Die Bundesstelle für Antidiskriminierung beklagt ein ständiges Ansteigen rassistischer, antisemitischer und frauenfeindlicher Äußerungen in den letzten Jahren.
Hm.
Das ist sehr erstaunlich, denn um was wird in Deutschland seit einigen Jahren (Jahrzehnten) mit geradezu erbittertem Einsatz gerungen? Und man hat doch auch schlagende Argumente.

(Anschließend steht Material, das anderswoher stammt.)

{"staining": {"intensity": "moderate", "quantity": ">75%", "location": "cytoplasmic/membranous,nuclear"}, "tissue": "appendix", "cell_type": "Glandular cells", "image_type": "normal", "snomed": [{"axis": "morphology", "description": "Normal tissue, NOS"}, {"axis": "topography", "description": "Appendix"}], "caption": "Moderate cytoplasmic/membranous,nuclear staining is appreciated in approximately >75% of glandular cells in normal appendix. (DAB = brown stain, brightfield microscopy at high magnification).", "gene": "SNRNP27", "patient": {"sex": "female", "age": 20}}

Zum Beispiel weiß man, dass ein Verbot von bestimmten Worten und Zeichen dazu führt, dass diese nicht mehr gebraucht werden. Und schon gar nicht beleidigend!
Ja, das Verbot von Hass führt zu liebevollen Kommentaren im Internet.
Die Einführung des Gendersternchens führt zur allgemeinen Gleichberechtigung und gleicher Lohngestaltung.
Das Verbot von Diskussionen mit Vertretern rechtslastiger Ansichten führt zum Wählerschwund bei der AFD.
Die Schließung von Grenzen führt zu allgemeinem Wohlstand in den Heimatländern von Flüchtlingen und zum Bleibenwollen dort.
Die konsequente Verneinung von Übergriffen führt bei der Kirche zu einem Zustrom von Gläubigen.
Verbot von alternativen Heilmethoden macht alle Menschen wieder gesund.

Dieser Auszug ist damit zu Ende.